▶ _AIM OF THE EXERCISE_
Copy out the text of all the items below, leaving out the pictures, and replace every "Penalva" with "Viana". Keep everything else the same.

(Dataset entries)
◇ ◇ ◇ ◇ ◇ ◇ ◇

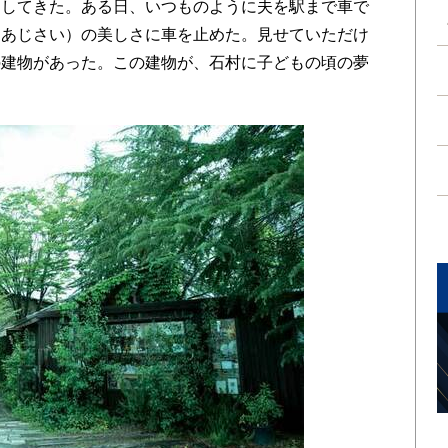
越してきた。ある日、いつものように夫を駅まで車で
（あじさい）の美しさに車を止めた。見せていただけ
の建物があった。この建物が、石村に子どもの頃の夢
。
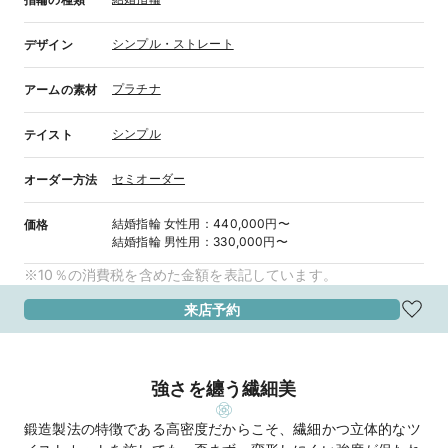
シンプル・ストレート
デザイン
プラチナ
アームの素材
シンプル
テイスト
セミオーダー
オーダー方法
結婚指輪
女性用
：
440,000円〜
価格
結婚指輪
男性用
：
330,000円〜
※10％の消費税を含めた金額を表記しています。
来店予約
強さを纏う繊細美
鍛造製法の特徴である高密度だからこそ、繊細かつ立体的なツ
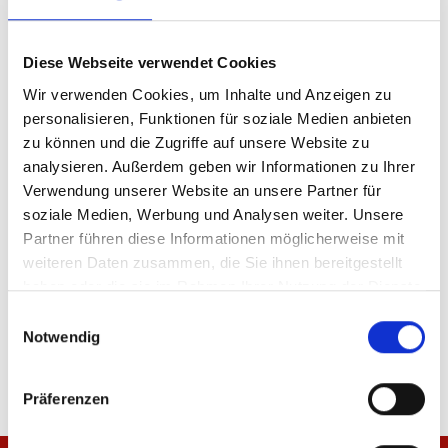
Diese Webseite verwendet Cookies
Produktdetails
Wir verwenden Cookies, um Inhalte und Anzeigen zu
personalisieren, Funktionen für soziale Medien anbieten
zu können und die Zugriffe auf unsere Website zu
analysieren. Außerdem geben wir Informationen zu Ihrer
ÄHNLICHE PRODUKTE
Verwendung unserer Website an unsere Partner für
soziale Medien, Werbung und Analysen weiter. Unsere
Partner führen diese Informationen möglicherweise mit
-50%
-50%
weiteren Daten zusammen, die Sie ihnen bereitgestellt
haben oder die sie im Rahmen Ihrer Nutzung der Dienste
Fischerhut Heimtrikot 25/26
Fischerhut Ausweichtr
gesammelt haben.
Einwilligungsauswahl
Notwendig
19,98 €
39,95 €
19,98 €
39,95 €
Präferenzen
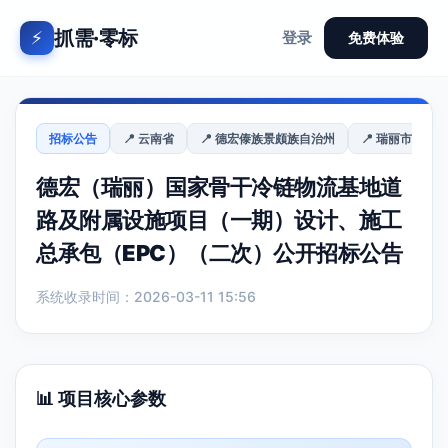
抓需·零标
⚡
登录
免费体验
招标公告
📍 云南省
📍 德宏傣族景颇族自治州
📍 瑞丽市
德宏（瑞丽）国家骨干冷链物流基地道
路及附属设施项目（一期）设计、施工
总承包（EPC）（二次）公开招标公告
系统收录时间：2026-03-11 15:56
📊 项目核心参数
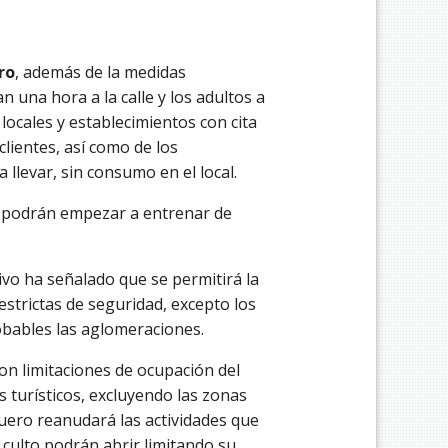
ro
, además de la medidas
 una hora a la calle y los adultos a
 locales y establecimientos con cita
clientes, así como de los
 llevar, sin consumo en el local.
s podrán empezar a entrenar de
utivo ha señalado que se permitirá la
estrictas de seguridad, excepto los
bables las aglomeraciones.
on limitaciones de ocupación del
s turísticos, excluyendo las zonas
uero reanudará las actividades que
 culto podrán abrir limitando su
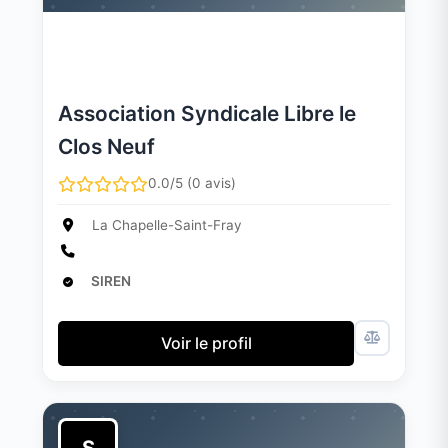
Association Syndicale Libre le
Clos Neuf
0.0/5 (0 avis)
La Chapelle-Saint-Fray
SIREN
Voir le profil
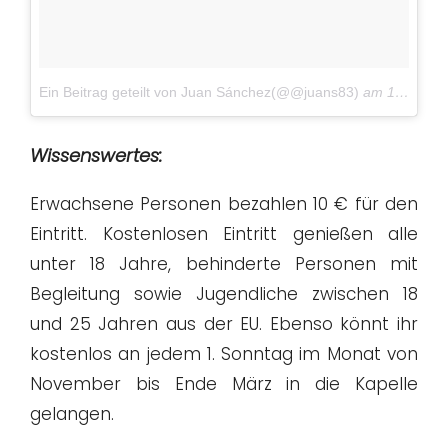
Ein Beitrag geteilt von Juan Sánchez(@@juans83)
am
18. Okt 2017 um 15:25 Uhr
Wissenswertes:
Erwachsene Personen bezahlen 10 € für den
Eintritt. Kostenlosen Eintritt genießen alle
unter 18 Jahre, behinderte Personen mit
Begleitung sowie Jugendliche zwischen 18
und 25 Jahren aus der EU. Ebenso könnt ihr
kostenlos an jedem 1. Sonntag im Monat von
November bis Ende März in die Kapelle
gelangen.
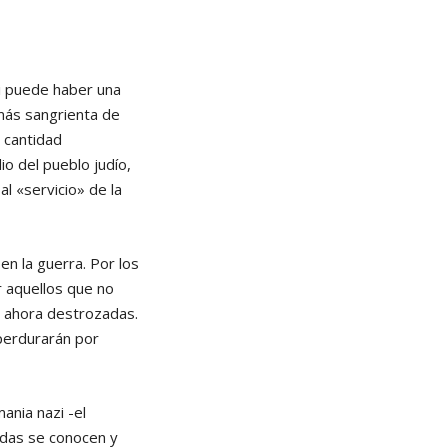
si puede haber una
más sangrienta de
 cantidad
io del pueblo judío,
al «servicio» de la
en la guerra. Por los
r aquellos que no
- ahora destrozadas.
 perdurarán por
ania nazi -el
adas se conocen y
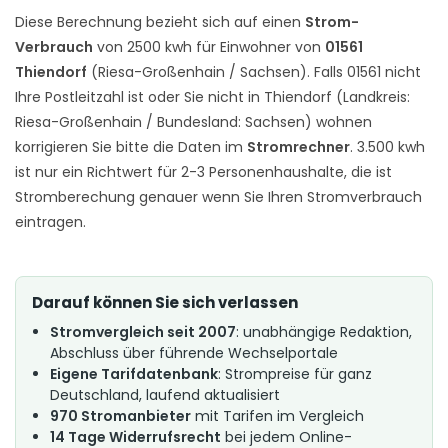
Diese Berechnung bezieht sich auf einen
Strom-
Verbrauch
von 2500 kwh für Einwohner von
01561
Thiendorf
(Riesa-Großenhain / Sachsen). Falls 01561 nicht
Ihre Postleitzahl ist oder Sie nicht in Thiendorf (Landkreis:
Riesa-Großenhain / Bundesland: Sachsen) wohnen
korrigieren Sie bitte die Daten im
Stromrechner
. 3.500 kwh
ist nur ein Richtwert für 2-3 Personenhaushalte, die ist
Stromberechung genauer wenn Sie Ihren Stromverbrauch
eintragen.
Darauf können Sie sich verlassen
Stromvergleich seit 2007
: unabhängige Redaktion,
Abschluss über führende Wechselportale
Eigene Tarifdatenbank
: Strompreise für ganz
Deutschland, laufend aktualisiert
970 Stromanbieter
mit Tarifen im Vergleich
14 Tage Widerrufsrecht
bei jedem Online-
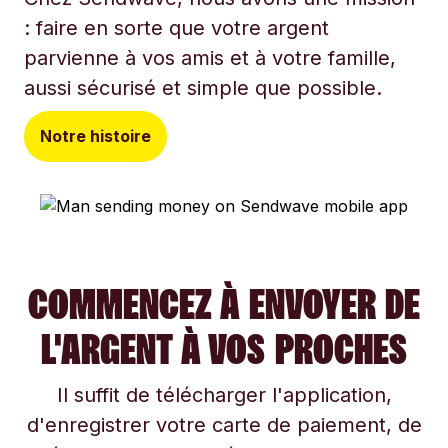
: faire en sorte que votre argent
parvienne à vos amis et à votre famille,
aussi sécurisé et simple que possible.
Notre histoire
COMMENCEZ À ENVOYER DE
L'ARGENT À VOS PROCHES
Il suffit de télécharger l'application,
d'enregistrer votre carte de paiement, de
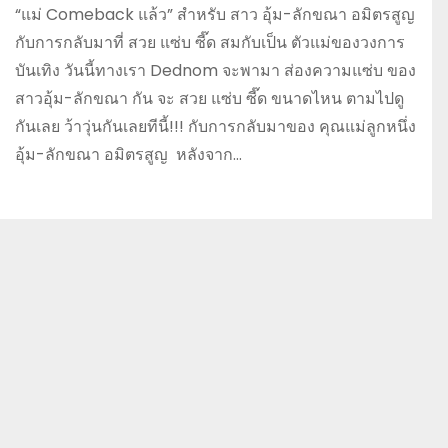
“แม่ Comeback แล้ว” สำหรับ สาว อุ้ม-ลักขณา อมิตรสูญ
กับการกลับมาที่ สวย แซ่บ ซี๊ด สมกับเป็น ตัวแม่ของวงการ
บันเทิง วันนี้ทางเรา Dednom จะพามา ส่องความแซ่บ ของ
สาวอุ้ม-ลักขณา กัน จะ สวย แซ่บ ซี๊ด ขนาดไหน ตามไปดู
กันเลย ว้าวุ่นกันเลยทีนี้!!! กับการกลับมาของ คุณแม่ลูกหนึ่ง
อุ้ม-ลักขณา อมิตรสูญ หลังจาก…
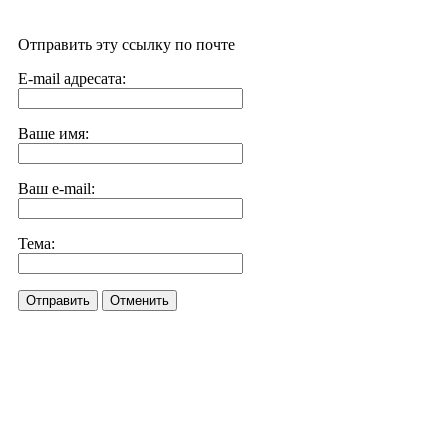
Отправить эту ссылку по почте
E-mail адресата:
Ваше имя:
Ваш e-mail:
Тема:
Отправить
Отменить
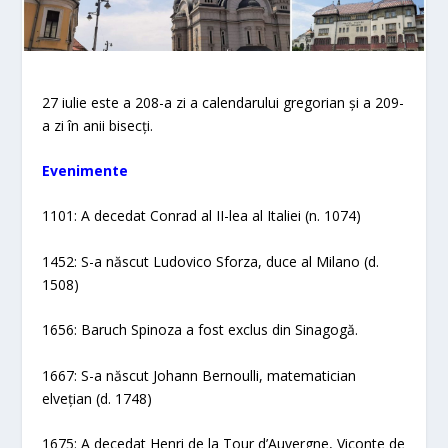
27 iulie este a 208-a zi a calendarului gregorian și a 209-
a zi în anii bisecți.
Evenimente
1101: A decedat Conrad al II-lea al Italiei (n. 1074)
1452: S-a născut Ludovico Sforza, duce al Milano (d.
1508)
1656: Baruch Spinoza a fost exclus din Sinagogă.
1667: S-a născut Johann Bernoulli, matematician
elvețian (d. 1748)
1675: A decedat Henri de la Tour d’Auvergne, Viconte de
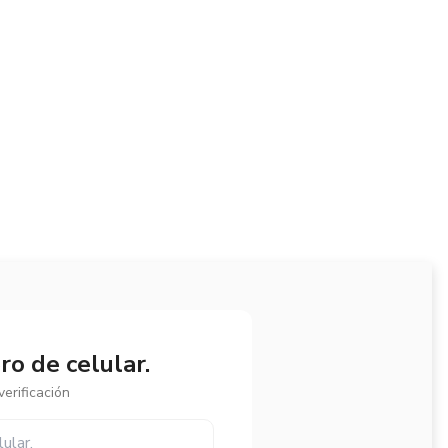
o de celular.
erificación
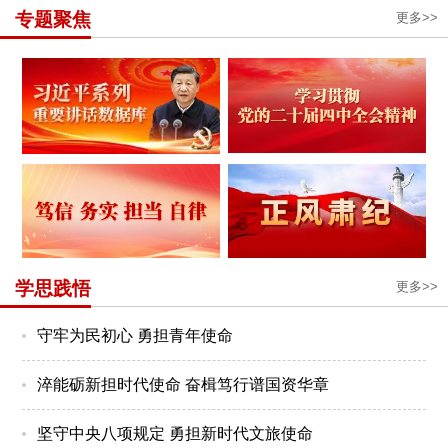
专题聚焦
更多>>
学思践悟
更多>>
守牢为民初心 勇担青年使命
淬能砺新担时代使命 奋楫笃行谱国资华章
坚守中央八项规定 勇担新时代文旅使命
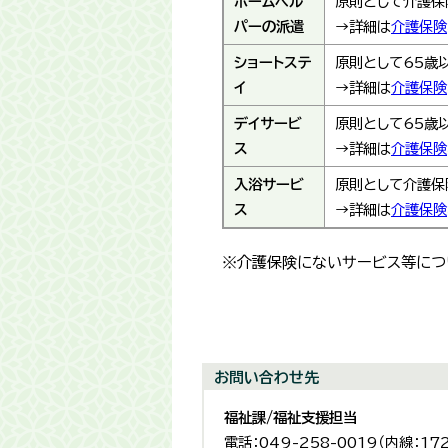
ホームヘル
原則として介護保
パーの派遣
→詳細は
介護保険
ショートステ
原則として65歳
イ
→詳細は
介護保険
デイサービ
原則として65歳
ス
→詳細は
介護保険
入浴サービ
原則として介護保
ス
→詳細は
介護保険
※介護保険にないサービス等につ
お問い合わせ先
福祉課/福祉支援担当
電話：049-258-0019（内線：17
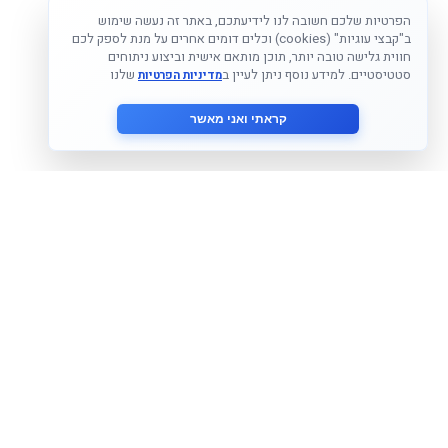
הפרטיות שלכם חשובה לנו לידיעתכם, באתר זה נעשה שימוש
ב"קבצי עוגיות" (cookies) וכלים דומים אחרים על מנת לספק לכם
חווית גלישה טובה יותר, תוכן מותאם אישית וביצוע ניתוחים
סטטיסטיים. למידע נוסף ניתן לעיין ב
שלנו
מדיניות הפרטיות
קראתי ואני מאשר
הצטרף לניוזלטר שלנו
אני מסכים ל
מדיניות הפרטיות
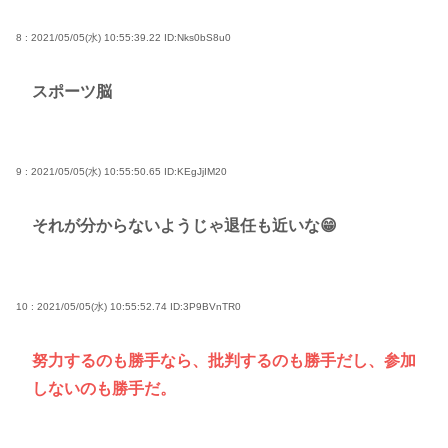
8 : 2021/05/05(水) 10:55:39.22
ID:Nks0bS8u0
スポーツ脳
9 : 2021/05/05(水) 10:55:50.65
ID:KEgJjIM20
それが分からないようじゃ退任も近いな😁
10 : 2021/05/05(水) 10:55:52.74
ID:3P9BVnTR0
努力するのも勝手なら、批判するのも勝手だし、参加
しないのも勝手だ。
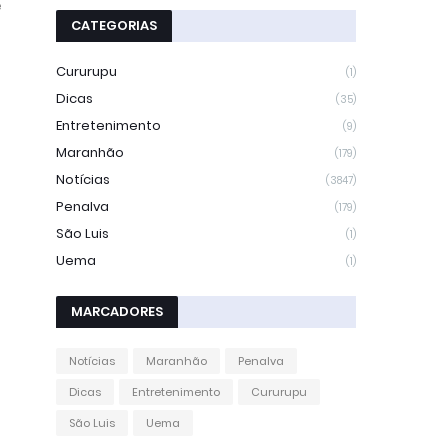
e
CATEGORIAS
Cururupu
(1)
Dicas
(35)
Entretenimento
(9)
Maranhão
(179)
Notícias
(3847)
Penalva
(179)
São Luis
(1)
Uema
(1)
MARCADORES
Notícias
Maranhão
Penalva
Dicas
Entretenimento
Cururupu
São Luis
Uema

◇ ◇ ◇ ◇ ◇ ◇ ◇

▶ _SOLUTION_
越してきた。ある日、いつものように夫を駅まで車で
（あじさい）の美しさに車を止めた。見せていただけ
の建物があった。この建物が、石村に子どもの頃の夢
。
シンプル・ストレート
デザイン
プラチナ
アームの素材
シンプル
テイスト
セミオーダー
オーダー方法
結婚指輪
女性用
：
440,000円〜
価格
結婚指輪
男性用
：
330,000円〜
※10％の消費税を含めた金額を表記しています。
来店予約
強さを纏う繊細美
鍛造製法の特徴である高密度だからこそ、繊細かつ立体的なツ
Diese Webseite verwendet Cookies
Produktdetails
Wir verwenden Cookies, um Inhalte und Anzeigen zu
personalisieren, Funktionen für soziale Medien anbieten
zu können und die Zugriffe auf unsere Website zu
analysieren. Außerdem geben wir Informationen zu Ihrer
ÄHNLICHE PRODUKTE
Verwendung unserer Website an unsere Partner für
soziale Medien, Werbung und Analysen weiter. Unsere
Partner führen diese Informationen möglicherweise mit
-50%
-50%
weiteren Daten zusammen, die Sie ihnen bereitgestellt
haben oder die sie im Rahmen Ihrer Nutzung der Dienste
Fischerhut Heimtrikot 25/26
Fischerhut Ausweichtr
gesammelt haben.
Einwilligungsauswahl
Notwendig
19,98 €
39,95 €
19,98 €
39,95 €
Präferenzen
抓需·零标
⚡
登录
免费体验
招标公告
📍 云南省
📍 德宏傣族景颇族自治州
📍 瑞丽市
德宏（瑞丽）国家骨干冷链物流基地道
路及附属设施项目（一期）设计、施工
总承包（EPC）（二次）公开招标公告
系统收录时间：2026-03-11 15:56
📊 项目核心参数
ro
, además de la medidas
 una hora a la calle y los adultos a
 locales y establecimientos con cita
clientes, así como de los
 llevar, sin consumo en el local.
s podrán empezar a entrenar de
utivo ha señalado que se permitirá la
estrictas de seguridad, excepto los
bables las aglomeraciones.
on limitaciones de ocupación del
s turísticos, excluyendo las zonas
uero reanudará las actividades que
 culto podrán abrir limitando su
Association Syndicale Libre le
Clos Neuf
0.0/5 (0 avis)
La Chapelle-Saint-Fray
SIREN
Voir le profil
Ein Beitrag geteilt von Juan Sánchez(@@juans83)
am
18. Okt 2017 um 15:25 Uhr
Wissenswertes:
Erwachsene Personen bezahlen 10 € für den
Eintritt. Kostenlosen Eintritt genießen alle
unter 18 Jahre, behinderte Personen mit
Begleitung sowie Jugendliche zwischen 18
und 25 Jahren aus der EU. Ebenso könnt ihr
kostenlos an jedem 1. Sonntag im Monat von
November bis Ende März in die Kapelle
gelangen.
si puede haber una
más sangrienta de
 cantidad
io del pueblo judío,
al «servicio» de la
en la guerra. Por los
r aquellos que no
- ahora destrozadas.
 perdurarán por
ania nazi -el
adas se conocen y
Diese Berechnung bezieht sich auf einen
Strom-
Verbrauch
von 2500 kwh für Einwohner von
01561
Thiendorf
(Riesa-Großenhain / Sachsen). Falls 01561 nicht
Ihre Postleitzahl ist oder Sie nicht in Thiendorf (Landkreis:
Riesa-Großenhain / Bundesland: Sachsen) wohnen
korrigieren Sie bitte die Daten im
Stromrechner
. 3.500 kwh
ist nur ein Richtwert für 2-3 Personenhaushalte, die ist
Stromberechung genauer wenn Sie Ihren Stromverbrauch
eintragen.
Darauf können Sie sich verlassen
Stromvergleich seit 2007
: unabhängige Redaktion,
Abschluss über führende Wechselportale
Eigene Tarifdatenbank
: Strompreise für ganz
Deutschland, laufend aktualisiert
970 Stromanbieter
mit Tarifen im Vergleich
14 Tage Widerrufsrecht
bei jedem Online-
: faire en sorte que votre argent
parvienne à vos amis et à votre famille,
aussi sécurisé et simple que possible.
Notre histoire
COMMENCEZ À ENVOYER DE
L'ARGENT À VOS PROCHES
Il suffit de télécharger l'application,
d'enregistrer votre carte de paiement, de
“แม่ Comeback แล้ว” สำหรับ สาว อุ้ม-ลักขณา อมิตรสูญ
กับการกลับมาที่ สวย แซ่บ ซี๊ด สมกับเป็น ตัวแม่ของวงการ
บันเทิง วันนี้ทางเรา Dednom จะพามา ส่องความแซ่บ ของ
สาวอุ้ม-ลักขณา กัน จะ สวย แซ่บ ซี๊ด ขนาดไหน ตามไปดู
กันเลย ว้าวุ่นกันเลยทีนี้!!! กับการกลับมาของ คุณแม่ลูกหนึ่ง
อุ้ม-ลักขณา อมิตรสูญ หลังจาก…
Отправить эту ссылку по почте
E-mail адресата:
Ваше имя:
Ваш e-mail:
Тема:
Отправить
Отменить
27 iulie este a 208-a zi a calendarului gregorian și a 209-
a zi în anii bisecți.
Evenimente
1101: A decedat Conrad al II-lea al Italiei (n. 1074)
1452: S-a născut Ludovico Sforza, duce al Milano (d.
1508)
1656: Baruch Spinoza a fost exclus din Sinagogă.
1667: S-a născut Johann Bernoulli, matematician
elvețian (d. 1748)
1675: A decedat Henri de la Tour d’Auvergne, Viconte de
o de celular.
erificación
专题聚焦
更多>>
学思践悟
更多>>
守牢为民初心 勇担青年使命
淬能砺新担时代使命 奋楫笃行谱国资华章
坚守中央八项规定 勇担新时代文旅使命
ホームヘル
原則として介護保
パーの派遣
→詳細は
介護保険
ショートステ
原則として65歳
イ
→詳細は
介護保険
デイサービ
原則として65歳
ス
→詳細は
介護保険
入浴サービ
原則として介護保
ス
→詳細は
介護保険
※介護保険にないサービス等につ
お問い合わせ先
福祉課/福祉支援担当
電話：049-258-0019（内線：17
הפרטיות שלכם חשובה לנו לידיעתכם, באתר זה נעשה שימוש
ב"קבצי עוגיות" (cookies) וכלים דומים אחרים על מנת לספק לכם
חווית גלישה טובה יותר, תוכן מותאם אישית וביצוע ניתוחים
סטטיסטיים. למידע נוסף ניתן לעיין ב
שלנו
מדיניות הפרטיות
קראתי ואני מאשר
הצטרף לניוזלטר שלנו
אני מסכים ל
מדיניות הפרטיות
8 : 2021/05/05(水) 10:55:39.22
ID:Nks0bS8u0
スポーツ脳
9 : 2021/05/05(水) 10:55:50.65
ID:KEgJjIM20
それが分からないようじゃ退任も近いな😁
10 : 2021/05/05(水) 10:55:52.74
ID:3P9BVnTR0
努力するのも勝手なら、批判するのも勝手だし、参加
しないのも勝手だ。
e
CATEGORIAS
Cururupu
(1)
Dicas
(35)
Entretenimento
(9)
Maranhão
(179)
Notícias
(3847)
Viana
(179)
São Luis
(1)
Uema
(1)
MARCADORES
Notícias
Maranhão
Viana
Dicas
Entretenimento
Cururupu
São Luis
Uema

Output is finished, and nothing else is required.